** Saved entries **

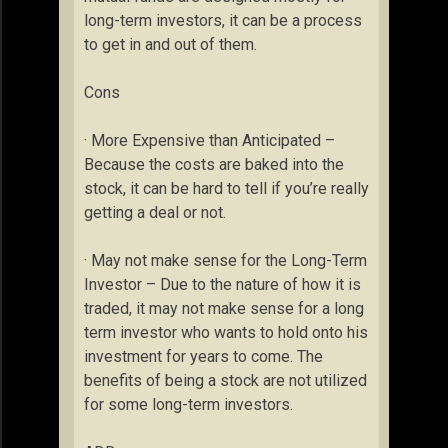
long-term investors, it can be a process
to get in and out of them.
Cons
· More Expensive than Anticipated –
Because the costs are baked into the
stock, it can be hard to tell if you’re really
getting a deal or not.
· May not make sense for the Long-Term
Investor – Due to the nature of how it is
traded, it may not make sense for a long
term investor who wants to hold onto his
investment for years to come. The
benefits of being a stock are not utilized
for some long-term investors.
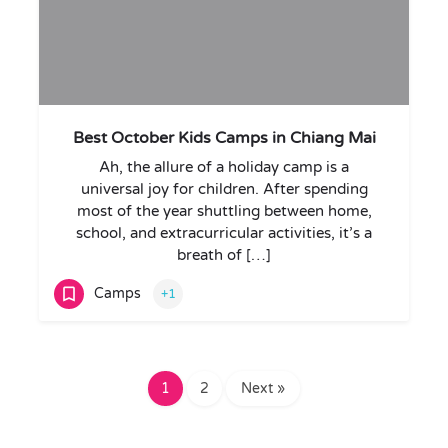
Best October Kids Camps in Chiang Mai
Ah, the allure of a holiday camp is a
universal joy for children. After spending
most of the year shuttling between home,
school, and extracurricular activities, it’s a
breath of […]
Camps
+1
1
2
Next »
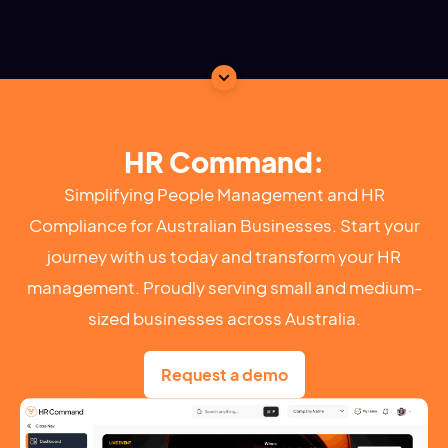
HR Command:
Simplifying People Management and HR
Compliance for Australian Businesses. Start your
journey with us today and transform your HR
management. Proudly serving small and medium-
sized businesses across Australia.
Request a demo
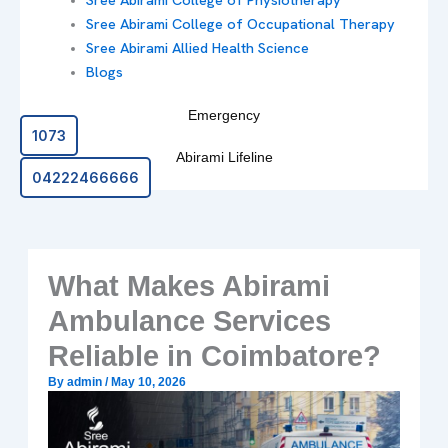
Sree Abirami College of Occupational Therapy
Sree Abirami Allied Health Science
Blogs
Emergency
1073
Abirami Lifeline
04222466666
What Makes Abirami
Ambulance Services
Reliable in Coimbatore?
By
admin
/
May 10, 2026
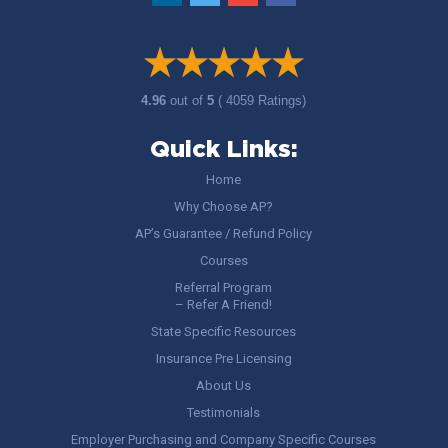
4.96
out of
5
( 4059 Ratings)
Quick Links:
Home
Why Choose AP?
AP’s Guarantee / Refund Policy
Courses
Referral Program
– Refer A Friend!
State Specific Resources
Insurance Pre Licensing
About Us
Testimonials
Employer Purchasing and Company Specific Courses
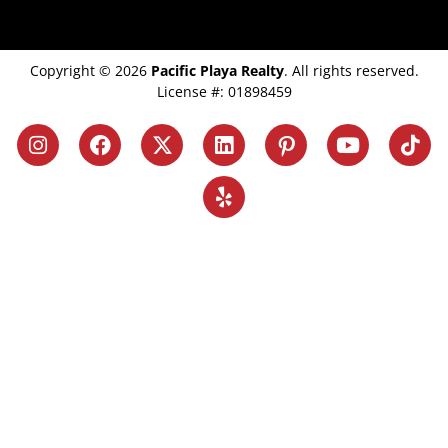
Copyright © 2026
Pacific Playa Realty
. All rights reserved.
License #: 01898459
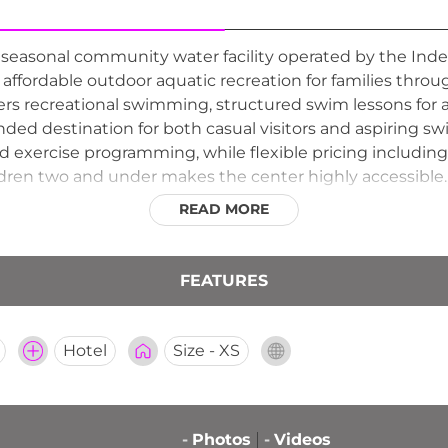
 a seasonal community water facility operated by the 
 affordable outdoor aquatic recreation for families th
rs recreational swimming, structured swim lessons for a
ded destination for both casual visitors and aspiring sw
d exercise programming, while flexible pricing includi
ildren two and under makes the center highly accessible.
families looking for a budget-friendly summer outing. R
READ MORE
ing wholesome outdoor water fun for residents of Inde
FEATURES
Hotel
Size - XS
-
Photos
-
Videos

** Directive **
Return word for word the lines from the beginning of the entries through the line that contains "Investor – Due to the nature of how it is", both ends included, but no pictures.

** Solved problem **
long-term investors, it can be a process
to get in and out of them.
Cons
· More Expensive than Anticipated –
Because the costs are baked into the
stock, it can be hard to tell if you’re really
getting a deal or not.
· May not make sense for the Long-Term
Investor – Due to the nature of how it is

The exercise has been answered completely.